EBuild Projects are made up of two types of items: Objects and Settings.

Settings represent named string values that control how EBuild behaves to build your project. Settings have a Name and a Value. Only one setting for each name can be active at a time.

Inside the project, settings can be set globally, or for a specific configuration or a specific target.

If a setting is set on multiple levels, the most precise setting "wins" (e.g. if a setting is defined globally and for a configuration, the latter setting overrides the former). If a setting is specified multiple times on the same level, the last value encountered in the project file "wins". If a setting is not specified at all, a well-defined default value may be used.

How Settings are Resolved

At build time, EBuild starts out with a flat list of settings driven by two inputs

  • the settings specified in the project itself
  • any settings overridden from the command line via the --setting: Command Line Switch.

During build, tasks can add new or override existing settings with new values.

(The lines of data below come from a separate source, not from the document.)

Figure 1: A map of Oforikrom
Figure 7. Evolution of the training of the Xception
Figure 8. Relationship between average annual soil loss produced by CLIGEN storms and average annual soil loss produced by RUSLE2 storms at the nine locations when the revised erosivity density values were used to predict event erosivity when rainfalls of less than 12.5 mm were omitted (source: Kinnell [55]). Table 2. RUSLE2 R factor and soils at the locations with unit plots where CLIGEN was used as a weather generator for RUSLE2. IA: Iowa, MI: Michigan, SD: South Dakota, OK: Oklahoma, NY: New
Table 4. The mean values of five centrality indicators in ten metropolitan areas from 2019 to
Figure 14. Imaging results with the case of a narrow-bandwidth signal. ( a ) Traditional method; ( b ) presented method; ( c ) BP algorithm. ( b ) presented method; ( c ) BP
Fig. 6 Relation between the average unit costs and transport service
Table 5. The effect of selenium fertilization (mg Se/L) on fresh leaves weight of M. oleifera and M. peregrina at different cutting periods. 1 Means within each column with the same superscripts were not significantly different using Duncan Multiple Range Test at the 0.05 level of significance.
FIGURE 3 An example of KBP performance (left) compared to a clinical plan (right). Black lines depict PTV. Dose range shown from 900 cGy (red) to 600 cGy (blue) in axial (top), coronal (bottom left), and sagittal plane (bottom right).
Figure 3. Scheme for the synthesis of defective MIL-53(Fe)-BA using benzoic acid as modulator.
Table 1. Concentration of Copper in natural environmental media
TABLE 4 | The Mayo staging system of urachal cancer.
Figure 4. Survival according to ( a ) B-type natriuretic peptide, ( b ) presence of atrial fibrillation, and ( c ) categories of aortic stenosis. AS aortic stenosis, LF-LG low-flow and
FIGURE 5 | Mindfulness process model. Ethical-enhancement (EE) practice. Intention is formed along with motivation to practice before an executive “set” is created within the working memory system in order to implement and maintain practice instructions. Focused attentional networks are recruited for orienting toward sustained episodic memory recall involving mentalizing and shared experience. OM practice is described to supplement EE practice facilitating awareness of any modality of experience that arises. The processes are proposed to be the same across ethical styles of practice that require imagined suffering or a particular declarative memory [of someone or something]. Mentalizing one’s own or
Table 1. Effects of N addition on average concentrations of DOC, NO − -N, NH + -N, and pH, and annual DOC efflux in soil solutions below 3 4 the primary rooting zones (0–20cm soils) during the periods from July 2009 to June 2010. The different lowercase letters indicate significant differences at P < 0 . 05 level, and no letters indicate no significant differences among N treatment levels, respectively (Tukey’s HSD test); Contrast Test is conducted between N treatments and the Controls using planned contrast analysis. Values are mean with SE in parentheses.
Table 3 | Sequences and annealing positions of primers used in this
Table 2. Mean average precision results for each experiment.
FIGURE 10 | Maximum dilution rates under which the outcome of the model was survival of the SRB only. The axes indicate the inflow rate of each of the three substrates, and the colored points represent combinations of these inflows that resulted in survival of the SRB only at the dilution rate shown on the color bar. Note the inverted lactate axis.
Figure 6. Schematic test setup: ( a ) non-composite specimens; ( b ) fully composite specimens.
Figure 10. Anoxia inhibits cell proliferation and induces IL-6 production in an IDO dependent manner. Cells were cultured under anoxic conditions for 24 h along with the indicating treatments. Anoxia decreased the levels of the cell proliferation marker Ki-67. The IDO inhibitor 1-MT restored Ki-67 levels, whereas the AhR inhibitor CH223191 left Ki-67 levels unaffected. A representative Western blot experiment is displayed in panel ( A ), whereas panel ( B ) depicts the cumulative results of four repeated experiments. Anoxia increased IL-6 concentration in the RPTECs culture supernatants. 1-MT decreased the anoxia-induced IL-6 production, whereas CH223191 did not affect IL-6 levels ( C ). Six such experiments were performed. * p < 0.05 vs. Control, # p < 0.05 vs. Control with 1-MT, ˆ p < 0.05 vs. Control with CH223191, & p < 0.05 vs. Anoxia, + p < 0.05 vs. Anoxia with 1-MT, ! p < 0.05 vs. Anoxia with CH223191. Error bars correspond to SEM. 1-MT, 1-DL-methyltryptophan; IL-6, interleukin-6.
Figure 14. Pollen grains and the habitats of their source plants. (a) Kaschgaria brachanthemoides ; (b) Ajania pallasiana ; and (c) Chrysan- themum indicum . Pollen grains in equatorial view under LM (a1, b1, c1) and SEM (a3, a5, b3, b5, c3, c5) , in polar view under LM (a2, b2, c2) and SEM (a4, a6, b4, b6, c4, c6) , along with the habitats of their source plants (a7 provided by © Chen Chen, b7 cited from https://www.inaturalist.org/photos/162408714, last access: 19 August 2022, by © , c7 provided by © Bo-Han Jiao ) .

When a build task asks for a setting by name, the following logic is used to determine the value. The first value encountered will be used:

  • Value overridden/set with a new value earlier during the same build cycle.
  • Value overridden from the command line via --setting:.
  • Value defined in the .user file for the project.
  • If the current task runs within the context of a specific target:
    • Value defined in the .user file, matching the target name and the active configuration.
    • Value defined in the .user file, matching the target name and without configuration.
    • Value defined in the project, matching the target name and the active configuration.
    • Value defined in the project matching the target name and without configuration.
  • Value defined in the project without target name and matching active configuration.
  • Value defined in the project without target name or configuration.
  • Value from the active Defaults Provider (see below).

If neither of the above steps returns a value, the setting is considered undefined.

Note that EBuild does not distinguish between undefined settings and an empty string value. If any of the steps above returns an empty string (e.g. due to an empty element in the project file), the behavior is the same as if the setting was not defined at all.

Undefined required settings are considered a fatal error. In particular, this applies to boolean (True/False) or enum settings.

For boolean settings, the string "True" is considered true, regardless of case, any other values will be considered false.

Defaults Providers

As last resort, a project-specific Defaults Provider is considered for determining a default value for the setting. For Elements projects, this is the ElementsDefaultProvider.

ElementsDefaultProvider is the canonical reference for all defaults for Elements. No other part of the build chain is to have hard-coded assumptions on what the lack of a certain setting means, and all required settings (most importantly including all boolean flags, such as toggles for compiler behavior) must be covered by ElementsDefaultProvider.

ElementsDefaultProvider is used by all parts of the build tool chain, including the compiler, and also by the development environments to represent default values in Project Settings and elsewhere where settings affect IDE behavior.